Sans oublier la profonde réticence du corps médical, à l'image de la docteure Agnès Pargade pour qui le cododo est à proscrire. Elle estime en effet que le cododo “n'est pas bon pour l'évolution de l'enfant quand il est plus grand“.

Par ailleurs, pour elle, un nourrisson n'a pas sa place dans un lit partagé avec des adultes, car il y a un risque d'étouffement.

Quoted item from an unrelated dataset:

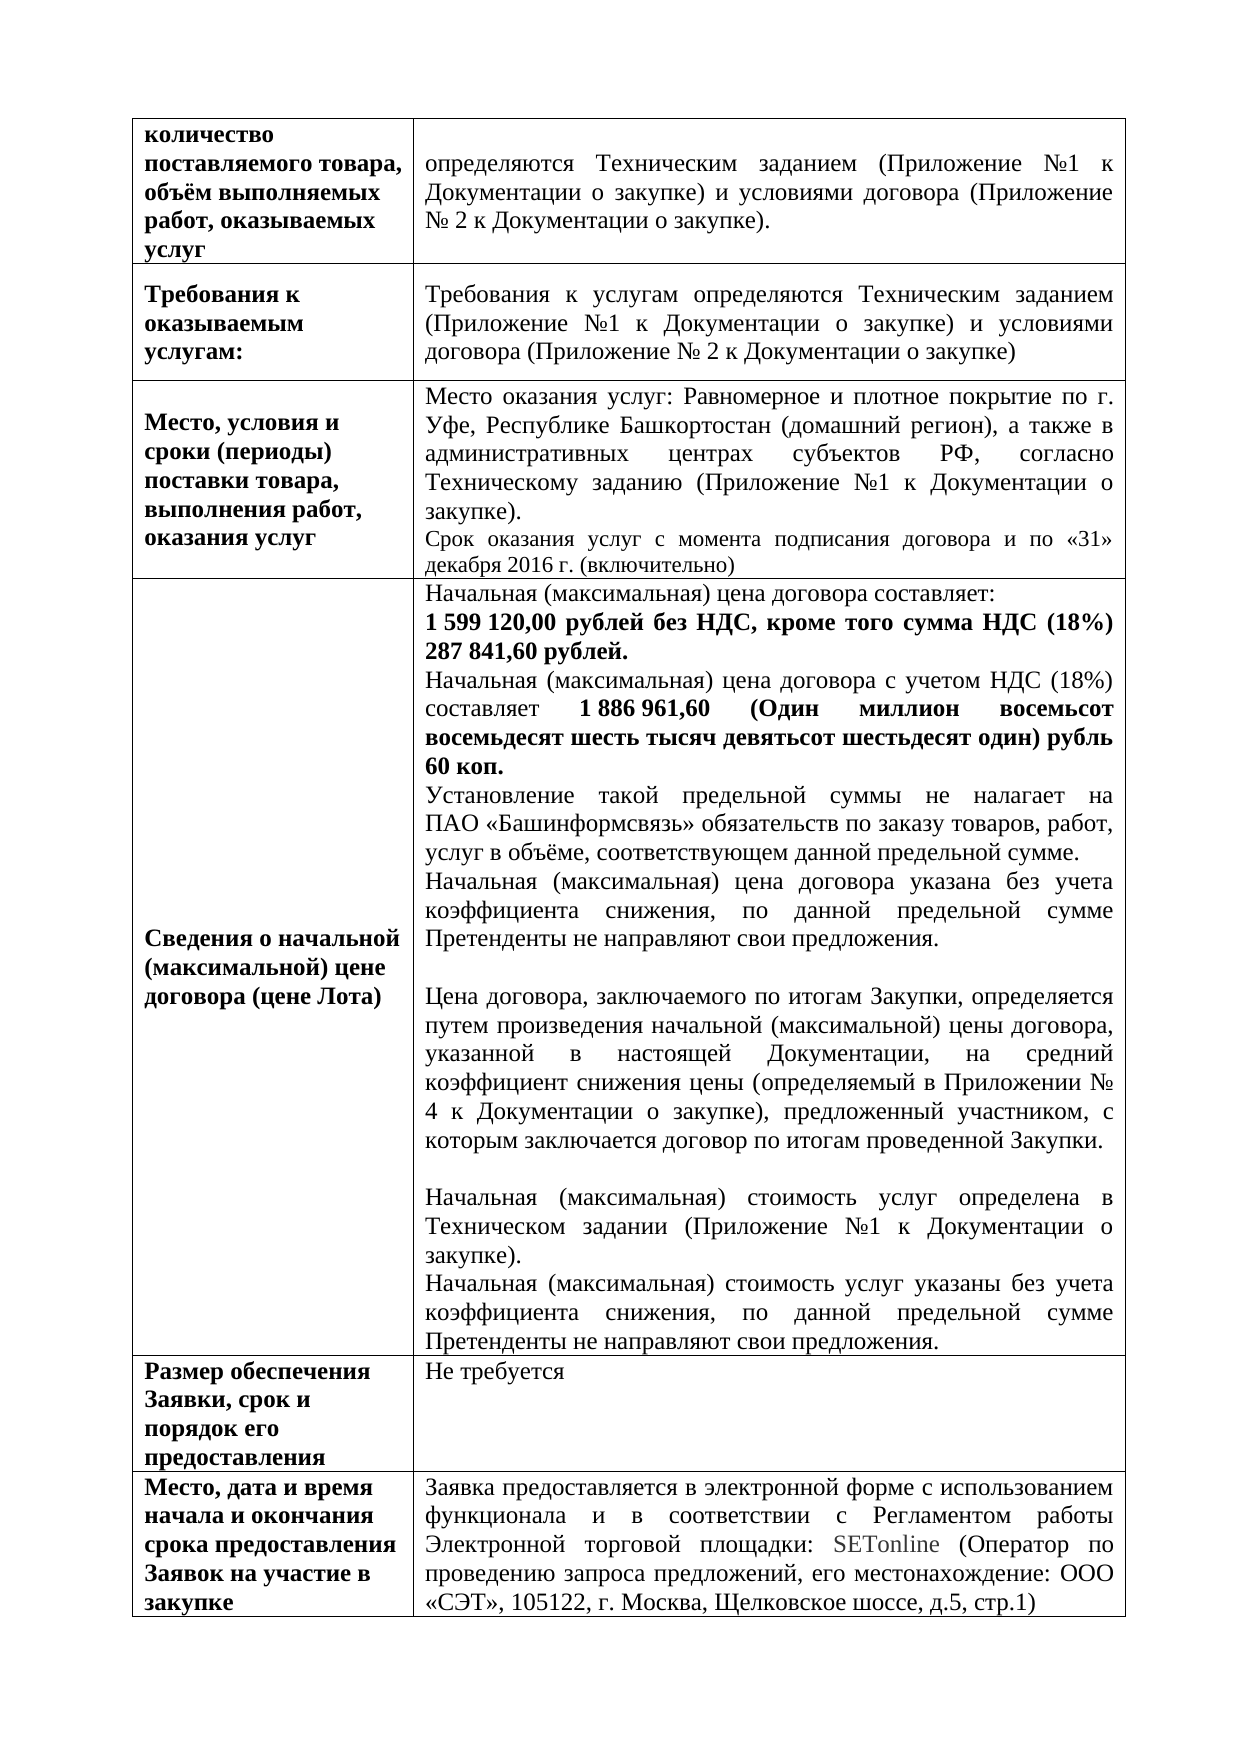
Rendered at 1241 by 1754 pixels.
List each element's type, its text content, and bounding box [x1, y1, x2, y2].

Plusieurs conditions nécessaires pour ne pas mettre l'enfant en danger

Mais pour Claude Didierjean-Jouveau le problème principal reste la désinformation. Par conséquent certains parents “peuvent faire des choses qui comportent un danger.

Il existe plusieurs conditions selon cette spécialiste de l'allaitement pour réussir le cododo : “ne pas couvrir l'enfant avec la couette, opter pour un matelas dur, ne pas partager le lit d'un enfant si l'on fume” mais aussi “ne pas installer l'enfant entre les deux parents”, insiste-t-elle.

Stéphanie avait même spécialement acheté un “lit cododo” à la naissance de son fils. Une alternative pour les bébés, approuvée par la pédopsychiatre. “Ce sont des berceaux qui sont attachés au lit des parents. C'est très pratique pour les mamans qui allaitent”, ajoute la Dr. Pargade.

Savoir y mettre un terme pour préserver son couple

Malgré ces bonnes dispositions, la vie de couple peut se trouver impactée par la pratique du cododo. Pas évident d'avoir une vie intime quand l'enfant partage le lit des parents.

C'est cette perte d'intimité qui a poussé Elisabeth à mettre un terme au cododo quand sa fille a atteint les 5 mois.

Pour éviter de faire dormir ses deux enfants dans la même chambre et de réveiller l'aîné pendant la nuit, Elisabeth a accueilli sa fille dans la chambre parentale, au grand damn de son mari de l'époque.

En effet, la “mécanique du couple” en a pris un sacré coup. Elle se souvient : “Je n'étais plus que mère. J'avais besoin de retrouver mon intimité.” Et d'ajouter “si c'était à refaire, je l'aurais sortie de la chambre au bout d'un mois.

Camille n'a pas attendu la naissance de son deuxième enfant pour mettre un terme au cododo avec sa fille Emilie, 4 ans et demi à l'époque.

Pour s'assurer que le retour dans sa chambre se passe au mieux, la jeune maman et son conjoint lui ont préparé “une belle chambre” mais il a fallu procéder par étapes. “Pendant la grossesse, je lui ai expliqué que dormir avec elle et sa petite sœur, ça n'était pas possible.

Pourtant Camille l'assure, si elle n'avait pas été enceinte, elle aurait continué à dormir avec sa fille jusqu'à ce que cette dernière réclame sa propre chambre.

Mais y-a-t-il un âge qu'il ne faut surtout pas franchir ? “Après sept ou huit ans, il faut éviter”, considère la Dr. Agnès Pargade. “Il faut être ferme. L'enfant a grandi, il peut dormir seul dans une chambre.

Comme le rappelle le docteur Rosa Jové, à partir d'un certain âge, l'enfant, spontanément, ne voudra plus dormir avec ses parents.